On Tuesday, May 15, 2012 08:29:11 AM Віталій Тимчишин wrote:
> 2012/5/13 Robert Klemme <shortcutter@googlemail.com>
>
> > On Sun, May 13, 2012 at 10:12 AM, Віталій Тимчишин <tivv00@gmail.com>
> >
> > wrote:
> > > 2012/5/11 Robert Klemme <shortcutter@googlemail.com>
> > >
> > >> On the contrary: what would be the /advantage/ of being able to create
> > >> millions of sequences? What's the use case?
> > >
> > > We are using sequences as statistics counters - they produce almost no
> > > performance impact and we can tolerate it's non-transactional nature. I
> >
> > can
> >
> > > imaging someone who wants to have a sequence per user or other
> > > relation row.
> >
> > I can almost see the point. But my natural choice in that case would
> > be a table with two columns. Would that actually be so much less
> > efficient? Of course you'd have fully transactional behavior and thus
> > locking.
>
> We've had concurrency problems with table solution (a counter that is
> updated by many concurrent queries), so we traded transactionality for
> speed. We are actually using this data to graph pretty graphs in nagios, so
> it's quite OK. But we have only ~10 sequences, not millions :)

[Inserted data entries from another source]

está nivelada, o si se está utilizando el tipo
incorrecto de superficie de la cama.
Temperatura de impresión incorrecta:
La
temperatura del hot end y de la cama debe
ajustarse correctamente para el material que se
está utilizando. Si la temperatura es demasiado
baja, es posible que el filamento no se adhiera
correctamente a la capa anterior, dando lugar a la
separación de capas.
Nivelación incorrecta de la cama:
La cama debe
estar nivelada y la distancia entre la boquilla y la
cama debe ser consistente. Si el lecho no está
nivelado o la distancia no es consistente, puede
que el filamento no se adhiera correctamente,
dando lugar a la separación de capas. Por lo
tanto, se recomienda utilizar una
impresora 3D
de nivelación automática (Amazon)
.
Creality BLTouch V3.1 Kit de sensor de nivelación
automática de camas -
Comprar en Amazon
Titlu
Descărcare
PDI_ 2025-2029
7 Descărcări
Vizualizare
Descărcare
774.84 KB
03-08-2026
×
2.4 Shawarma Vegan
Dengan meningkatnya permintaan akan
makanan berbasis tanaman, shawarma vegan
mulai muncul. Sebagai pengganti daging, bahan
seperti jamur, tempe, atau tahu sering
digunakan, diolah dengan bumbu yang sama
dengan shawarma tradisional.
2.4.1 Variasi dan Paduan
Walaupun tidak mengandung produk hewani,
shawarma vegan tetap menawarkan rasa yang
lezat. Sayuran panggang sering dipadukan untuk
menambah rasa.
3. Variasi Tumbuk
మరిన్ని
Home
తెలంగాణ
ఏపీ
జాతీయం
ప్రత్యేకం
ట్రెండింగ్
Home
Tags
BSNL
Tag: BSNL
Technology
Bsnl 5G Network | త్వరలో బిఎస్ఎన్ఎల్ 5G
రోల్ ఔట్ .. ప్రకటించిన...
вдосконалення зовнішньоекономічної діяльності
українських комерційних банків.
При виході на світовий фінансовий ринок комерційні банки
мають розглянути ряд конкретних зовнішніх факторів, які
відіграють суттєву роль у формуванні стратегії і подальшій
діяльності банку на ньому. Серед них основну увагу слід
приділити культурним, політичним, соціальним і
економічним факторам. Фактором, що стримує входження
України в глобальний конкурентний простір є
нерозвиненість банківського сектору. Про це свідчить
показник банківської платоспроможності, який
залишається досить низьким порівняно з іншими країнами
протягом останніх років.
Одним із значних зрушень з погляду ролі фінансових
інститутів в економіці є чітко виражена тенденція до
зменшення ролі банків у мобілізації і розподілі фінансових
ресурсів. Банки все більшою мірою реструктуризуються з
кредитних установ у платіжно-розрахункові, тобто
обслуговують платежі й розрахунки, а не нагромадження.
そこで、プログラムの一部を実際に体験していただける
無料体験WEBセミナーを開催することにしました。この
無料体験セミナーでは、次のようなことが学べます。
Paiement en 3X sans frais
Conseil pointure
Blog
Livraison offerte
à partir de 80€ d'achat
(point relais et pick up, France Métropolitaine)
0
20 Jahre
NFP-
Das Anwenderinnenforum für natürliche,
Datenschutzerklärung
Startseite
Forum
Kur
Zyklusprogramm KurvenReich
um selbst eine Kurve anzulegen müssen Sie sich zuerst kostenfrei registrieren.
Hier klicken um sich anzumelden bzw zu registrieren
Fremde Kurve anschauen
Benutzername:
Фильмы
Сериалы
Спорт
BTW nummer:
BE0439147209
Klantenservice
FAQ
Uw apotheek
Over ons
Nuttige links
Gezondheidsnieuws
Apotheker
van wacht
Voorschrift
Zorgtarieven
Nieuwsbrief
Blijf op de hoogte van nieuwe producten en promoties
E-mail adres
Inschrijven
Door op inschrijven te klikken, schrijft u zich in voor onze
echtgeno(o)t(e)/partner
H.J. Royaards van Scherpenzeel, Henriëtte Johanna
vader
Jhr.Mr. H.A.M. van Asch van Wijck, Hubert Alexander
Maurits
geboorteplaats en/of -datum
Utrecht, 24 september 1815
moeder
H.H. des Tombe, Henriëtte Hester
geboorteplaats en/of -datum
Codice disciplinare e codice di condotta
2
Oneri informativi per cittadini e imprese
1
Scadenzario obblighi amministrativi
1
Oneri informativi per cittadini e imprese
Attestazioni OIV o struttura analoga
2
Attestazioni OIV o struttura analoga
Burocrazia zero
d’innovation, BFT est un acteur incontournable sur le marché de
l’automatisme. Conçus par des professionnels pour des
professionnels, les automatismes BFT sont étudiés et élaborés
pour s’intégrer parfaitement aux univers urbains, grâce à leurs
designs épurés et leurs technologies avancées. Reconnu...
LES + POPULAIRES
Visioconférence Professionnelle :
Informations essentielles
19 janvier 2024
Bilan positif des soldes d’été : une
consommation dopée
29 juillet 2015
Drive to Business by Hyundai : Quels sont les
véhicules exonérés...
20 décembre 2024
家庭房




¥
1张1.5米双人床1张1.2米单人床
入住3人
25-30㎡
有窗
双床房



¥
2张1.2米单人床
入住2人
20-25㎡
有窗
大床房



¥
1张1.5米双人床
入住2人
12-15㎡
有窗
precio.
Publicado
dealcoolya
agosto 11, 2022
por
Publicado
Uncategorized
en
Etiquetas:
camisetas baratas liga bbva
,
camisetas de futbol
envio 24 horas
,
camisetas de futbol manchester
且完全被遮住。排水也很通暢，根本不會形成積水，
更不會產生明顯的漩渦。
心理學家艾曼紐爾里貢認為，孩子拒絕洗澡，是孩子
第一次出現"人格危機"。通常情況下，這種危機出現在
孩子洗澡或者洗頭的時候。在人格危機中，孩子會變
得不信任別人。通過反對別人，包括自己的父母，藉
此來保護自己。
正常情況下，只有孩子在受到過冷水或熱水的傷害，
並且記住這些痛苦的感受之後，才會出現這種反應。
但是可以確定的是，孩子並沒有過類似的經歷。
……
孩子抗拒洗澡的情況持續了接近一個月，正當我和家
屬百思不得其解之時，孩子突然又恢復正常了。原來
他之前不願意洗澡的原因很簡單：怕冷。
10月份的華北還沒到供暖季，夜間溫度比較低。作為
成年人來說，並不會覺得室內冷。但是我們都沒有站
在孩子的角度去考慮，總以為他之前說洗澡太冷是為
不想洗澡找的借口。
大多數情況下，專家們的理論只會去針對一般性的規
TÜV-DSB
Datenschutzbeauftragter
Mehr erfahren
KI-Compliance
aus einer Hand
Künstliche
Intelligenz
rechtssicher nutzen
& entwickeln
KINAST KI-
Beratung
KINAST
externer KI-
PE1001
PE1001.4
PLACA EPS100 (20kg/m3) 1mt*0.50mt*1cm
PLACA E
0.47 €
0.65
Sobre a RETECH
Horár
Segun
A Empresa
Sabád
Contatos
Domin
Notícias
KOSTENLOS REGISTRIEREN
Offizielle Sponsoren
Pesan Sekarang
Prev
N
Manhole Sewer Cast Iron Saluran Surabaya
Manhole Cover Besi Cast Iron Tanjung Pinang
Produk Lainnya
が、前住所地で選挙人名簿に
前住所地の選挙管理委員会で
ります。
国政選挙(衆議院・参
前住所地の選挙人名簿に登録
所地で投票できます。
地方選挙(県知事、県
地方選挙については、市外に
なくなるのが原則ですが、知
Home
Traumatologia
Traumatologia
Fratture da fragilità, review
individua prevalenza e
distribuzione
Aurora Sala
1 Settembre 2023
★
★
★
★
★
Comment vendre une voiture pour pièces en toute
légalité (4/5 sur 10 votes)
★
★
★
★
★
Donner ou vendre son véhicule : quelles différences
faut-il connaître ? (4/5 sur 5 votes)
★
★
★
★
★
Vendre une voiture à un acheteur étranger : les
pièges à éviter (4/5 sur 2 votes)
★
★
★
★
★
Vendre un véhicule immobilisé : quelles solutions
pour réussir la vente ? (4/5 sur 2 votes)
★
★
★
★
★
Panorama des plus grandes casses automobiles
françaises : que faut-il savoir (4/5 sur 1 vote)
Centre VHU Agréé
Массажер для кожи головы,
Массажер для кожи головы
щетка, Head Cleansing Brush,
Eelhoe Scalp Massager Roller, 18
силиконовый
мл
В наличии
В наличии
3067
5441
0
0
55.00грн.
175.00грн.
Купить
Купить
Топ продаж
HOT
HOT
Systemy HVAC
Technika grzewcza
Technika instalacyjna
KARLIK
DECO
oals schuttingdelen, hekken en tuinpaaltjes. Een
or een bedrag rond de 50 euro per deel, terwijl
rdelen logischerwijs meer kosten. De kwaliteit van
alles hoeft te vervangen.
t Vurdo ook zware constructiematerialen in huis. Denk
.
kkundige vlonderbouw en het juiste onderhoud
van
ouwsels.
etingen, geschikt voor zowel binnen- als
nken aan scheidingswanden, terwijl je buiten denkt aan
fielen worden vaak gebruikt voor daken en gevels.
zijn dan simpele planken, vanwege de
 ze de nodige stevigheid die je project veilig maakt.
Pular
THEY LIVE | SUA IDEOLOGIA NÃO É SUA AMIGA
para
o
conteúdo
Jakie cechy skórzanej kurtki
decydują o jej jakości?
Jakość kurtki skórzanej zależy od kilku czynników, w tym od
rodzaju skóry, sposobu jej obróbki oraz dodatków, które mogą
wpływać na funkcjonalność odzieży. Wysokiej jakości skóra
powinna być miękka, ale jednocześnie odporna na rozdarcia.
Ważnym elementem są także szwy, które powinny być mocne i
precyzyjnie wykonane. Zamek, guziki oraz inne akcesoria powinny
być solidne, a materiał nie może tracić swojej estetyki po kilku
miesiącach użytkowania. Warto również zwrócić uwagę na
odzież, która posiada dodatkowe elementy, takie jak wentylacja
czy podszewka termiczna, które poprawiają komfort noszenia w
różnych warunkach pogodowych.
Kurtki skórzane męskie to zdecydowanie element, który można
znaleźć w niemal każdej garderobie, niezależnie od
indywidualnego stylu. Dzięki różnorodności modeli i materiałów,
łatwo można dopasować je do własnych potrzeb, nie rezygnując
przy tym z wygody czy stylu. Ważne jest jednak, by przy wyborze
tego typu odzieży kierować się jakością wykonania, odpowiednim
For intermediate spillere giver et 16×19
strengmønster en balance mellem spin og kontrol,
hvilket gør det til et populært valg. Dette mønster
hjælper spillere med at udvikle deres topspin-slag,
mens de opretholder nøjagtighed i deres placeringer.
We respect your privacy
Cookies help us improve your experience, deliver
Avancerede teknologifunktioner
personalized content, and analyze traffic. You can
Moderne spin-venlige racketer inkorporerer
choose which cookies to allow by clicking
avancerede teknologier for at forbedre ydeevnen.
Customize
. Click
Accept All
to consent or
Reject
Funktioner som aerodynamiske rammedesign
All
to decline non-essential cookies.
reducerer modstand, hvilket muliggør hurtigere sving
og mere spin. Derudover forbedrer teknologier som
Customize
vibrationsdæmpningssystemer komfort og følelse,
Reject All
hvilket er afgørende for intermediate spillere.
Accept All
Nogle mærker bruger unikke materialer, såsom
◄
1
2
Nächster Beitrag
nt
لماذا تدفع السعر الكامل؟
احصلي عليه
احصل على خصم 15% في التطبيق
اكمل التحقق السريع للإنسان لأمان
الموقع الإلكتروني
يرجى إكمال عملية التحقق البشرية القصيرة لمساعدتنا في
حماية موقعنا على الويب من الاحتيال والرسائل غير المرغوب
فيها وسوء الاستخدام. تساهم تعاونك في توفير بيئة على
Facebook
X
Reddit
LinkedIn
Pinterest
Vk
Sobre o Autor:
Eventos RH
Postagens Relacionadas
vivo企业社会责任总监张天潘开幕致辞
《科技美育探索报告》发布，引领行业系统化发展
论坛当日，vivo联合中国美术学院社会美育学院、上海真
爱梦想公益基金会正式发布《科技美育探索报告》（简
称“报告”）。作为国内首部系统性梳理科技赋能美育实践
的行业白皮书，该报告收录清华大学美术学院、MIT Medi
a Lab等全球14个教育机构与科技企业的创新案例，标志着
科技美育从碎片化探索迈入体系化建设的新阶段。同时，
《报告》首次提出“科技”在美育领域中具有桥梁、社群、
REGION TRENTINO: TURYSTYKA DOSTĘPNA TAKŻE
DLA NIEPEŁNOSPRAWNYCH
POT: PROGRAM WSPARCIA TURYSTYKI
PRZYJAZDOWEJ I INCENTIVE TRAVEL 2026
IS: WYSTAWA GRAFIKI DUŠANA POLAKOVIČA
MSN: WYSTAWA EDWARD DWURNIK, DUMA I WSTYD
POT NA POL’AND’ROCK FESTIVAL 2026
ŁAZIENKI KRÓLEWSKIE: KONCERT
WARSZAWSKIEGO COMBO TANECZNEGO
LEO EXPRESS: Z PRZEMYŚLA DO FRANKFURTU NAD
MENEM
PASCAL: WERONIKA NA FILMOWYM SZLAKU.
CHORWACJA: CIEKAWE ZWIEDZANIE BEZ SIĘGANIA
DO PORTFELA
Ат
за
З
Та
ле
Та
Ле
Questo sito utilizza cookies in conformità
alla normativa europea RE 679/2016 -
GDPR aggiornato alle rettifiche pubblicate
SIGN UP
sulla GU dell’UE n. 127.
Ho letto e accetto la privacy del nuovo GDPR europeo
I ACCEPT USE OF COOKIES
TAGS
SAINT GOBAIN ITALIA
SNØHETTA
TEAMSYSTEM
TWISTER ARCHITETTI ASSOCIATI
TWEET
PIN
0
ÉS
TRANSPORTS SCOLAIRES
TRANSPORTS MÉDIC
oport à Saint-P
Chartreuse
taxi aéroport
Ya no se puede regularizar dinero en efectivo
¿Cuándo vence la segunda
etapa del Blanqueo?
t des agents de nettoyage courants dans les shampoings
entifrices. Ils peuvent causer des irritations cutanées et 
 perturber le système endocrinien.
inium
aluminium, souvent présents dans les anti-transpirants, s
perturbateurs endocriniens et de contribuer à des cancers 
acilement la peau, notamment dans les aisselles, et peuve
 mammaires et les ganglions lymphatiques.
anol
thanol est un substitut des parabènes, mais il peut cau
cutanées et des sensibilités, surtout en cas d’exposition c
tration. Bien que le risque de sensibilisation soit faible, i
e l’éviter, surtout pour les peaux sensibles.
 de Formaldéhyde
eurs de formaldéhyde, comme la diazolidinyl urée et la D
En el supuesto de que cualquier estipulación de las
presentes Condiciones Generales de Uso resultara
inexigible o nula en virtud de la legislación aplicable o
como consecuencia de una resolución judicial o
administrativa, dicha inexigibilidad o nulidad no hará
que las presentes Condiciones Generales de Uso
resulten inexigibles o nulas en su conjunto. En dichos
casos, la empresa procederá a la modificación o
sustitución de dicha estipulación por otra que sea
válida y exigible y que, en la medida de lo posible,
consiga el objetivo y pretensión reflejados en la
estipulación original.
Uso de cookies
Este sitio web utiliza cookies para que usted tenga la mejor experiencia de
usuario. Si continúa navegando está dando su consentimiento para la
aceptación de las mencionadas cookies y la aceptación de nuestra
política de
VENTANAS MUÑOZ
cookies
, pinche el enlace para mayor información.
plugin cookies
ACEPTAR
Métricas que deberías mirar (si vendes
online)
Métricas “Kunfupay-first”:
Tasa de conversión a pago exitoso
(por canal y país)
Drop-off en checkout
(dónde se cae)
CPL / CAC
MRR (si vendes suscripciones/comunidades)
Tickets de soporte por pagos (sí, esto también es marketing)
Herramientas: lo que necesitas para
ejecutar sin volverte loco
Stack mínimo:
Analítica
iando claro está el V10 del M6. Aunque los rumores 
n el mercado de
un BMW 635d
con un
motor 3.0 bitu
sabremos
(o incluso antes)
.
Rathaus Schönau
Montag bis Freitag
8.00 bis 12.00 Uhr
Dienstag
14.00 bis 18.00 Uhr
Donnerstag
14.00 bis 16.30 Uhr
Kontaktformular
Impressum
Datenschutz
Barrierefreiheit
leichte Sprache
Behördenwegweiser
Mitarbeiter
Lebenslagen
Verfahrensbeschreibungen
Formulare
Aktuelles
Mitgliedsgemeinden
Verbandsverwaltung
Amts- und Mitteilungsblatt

I would rather suggest going with a suming table if you need to do something
like that:
sequence_id | value
1 | 3434334
1 | 1
1 | -1
1 | 1
1 | 1
...
You then can get the current value with SELECT SUM(value) WHERE sequence_id =
1. For garbage collection you can delete those values and insert the newly
summed up value again.
That solution won't ever block if done right.